■ TO DO:
- 1) In the passage on data collection and learning curves, what kind of model wastes all collected data beyond the minimum needed to constrain its hypothesis space?
- 2) Continue the passage on data collection and learning curves, starting after its last line.

■ TEXT SECTION:
Collecting more data has costs — financial, time, privacy, and ethical. Medical data requires patient consent; facial recognition data requires photos of real people. Before collecting, diagnose whether data is your actual bottleneck. A high-bias model wastes all the data you collect beyond the minimum needed to constrain its simple hypothesis space.
A team trains a linear regression model on housing prices. Training error and test error are both 18% and flat across training set sizes from 500 to 50,000 examples. The team proposes collecting another 100,000 examples. What should they do instead and why?
A sentiment analysis model trained on English movie reviews is deployed to analyze product reviews on a global e-commerce platform in 12 languages. Collecting 10 million more English movie reviews would likely:
Sketch and Interpret Learning Curves
- You will draw and reason about learning curves without a computer.
- Setup: Draw two axes — x-axis is 'Training set size' from 100 to 10,000; y-axis is 'Error' from 0% to 50%.
- Step 1: Sketch a learning curve for a high-variance model. Draw training error starting low and rising slightly; draw test error starting high and falling toward training error. Label at what point they converge.

■ INFORMATION SUPPLIED:

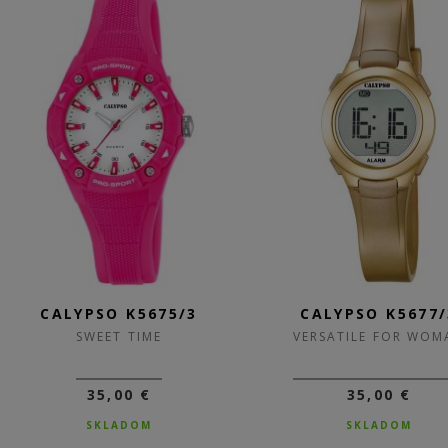
CALYPSO K5675/3
CALYPSO K5677/
SWEET TIME
VERSATILE FOR WOM
35,00 €
35,00 €
SKLADOM
SKLADOM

■ RESULTS OF THE EXERCISE:
- 1) A high-bias model.

- 2)
- Step 2: Sketch a learning curve for a high-bias model. Draw both curves starting high and converging quickly to a plateau well above 0%.
- Step 3: For each curve, answer: (a) Should this team collect more data? (b) Should they change the model? (c) At what point (if any) is collecting more data wasteful?
- Step 4: A team reports their model's test error dropped from 32% to 29% when going from 1,000 to 10,000 examples (10x data). They now want to know if going to 100,000 examples is worth the cost. Using the 1/sqrt(n) approximation, estimate the expected test error at 100,000 examples. Is it worth it?
- Share your curves and reasoning with a partner. Do you agree on the recommendations?